**Your objective**:
Lines in the listing below that hold "tiempos" are the ones to copy.

**Available data**:
————
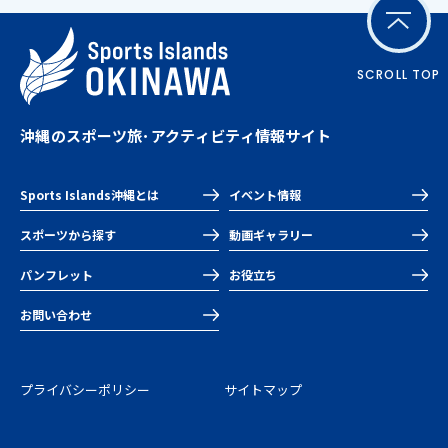
SCROLL TOP
沖縄のスポーツ旅･アクティビティ情報サイト
Sports Islands沖縄とは
イベント情報
スポーツから探す
動画ギャラリー
パンフレット
お役立ち
お問い合わせ
プライバシーポリシー
サイトマップ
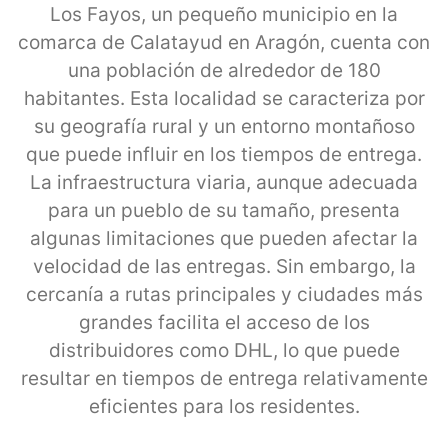
Los Fayos, un pequeño municipio en la
comarca de Calatayud en Aragón, cuenta con
una población de alrededor de 180
habitantes. Esta localidad se caracteriza por
su geografía rural y un entorno montañoso
que puede influir en los tiempos de entrega.
La infraestructura viaria, aunque adecuada
para un pueblo de su tamaño, presenta
algunas limitaciones que pueden afectar la
velocidad de las entregas. Sin embargo, la
cercanía a rutas principales y ciudades más
grandes facilita el acceso de los
distribuidores como DHL, lo que puede
resultar en tiempos de entrega relativamente
eficientes para los residentes.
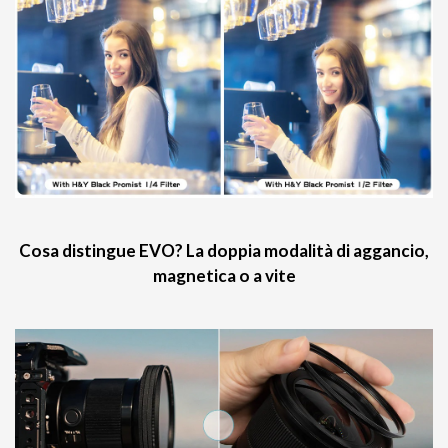
Cosa distingue EVO? La doppia modalità di aggancio,
magnetica o a vite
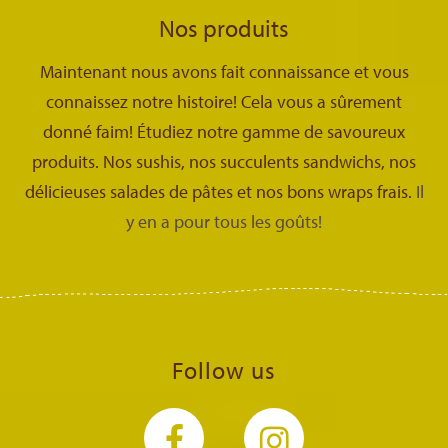
Nos produits
Maintenant nous avons fait connaissance et vous
connaissez notre histoire! Cela vous a sûrement
donné faim! Étudiez notre gamme de savoureux
produits. Nos sushis, nos succulents sandwichs, nos
délicieuses salades de pâtes et nos bons wraps frais.
Il
y en a pour tous les goûts!
Follow us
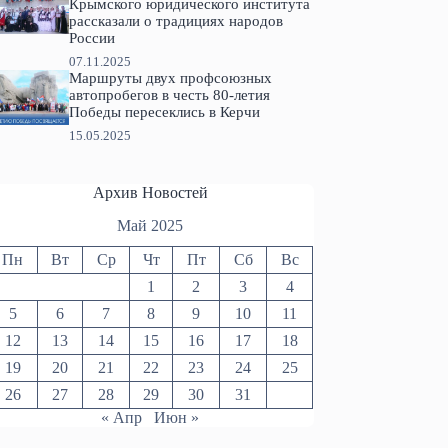
Крымского юридического института
рассказали о традициях народов
России
07.11.2025
Маршруты двух профсоюзных
автопробегов в честь 80-летия
Победы пересеклись в Керчи
15.05.2025
Архив Новостей
Май 2025
Пн
Вт
Ср
Чт
Пт
Сб
Вс
1
2
3
4
5
6
7
8
9
10
11
12
13
14
15
16
17
18
19
20
21
22
23
24
25
26
27
28
29
30
31
« Апр
Июн »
————
**Response area**:
que puede influir en los tiempos de entrega.
resultar en tiempos de entrega relativamente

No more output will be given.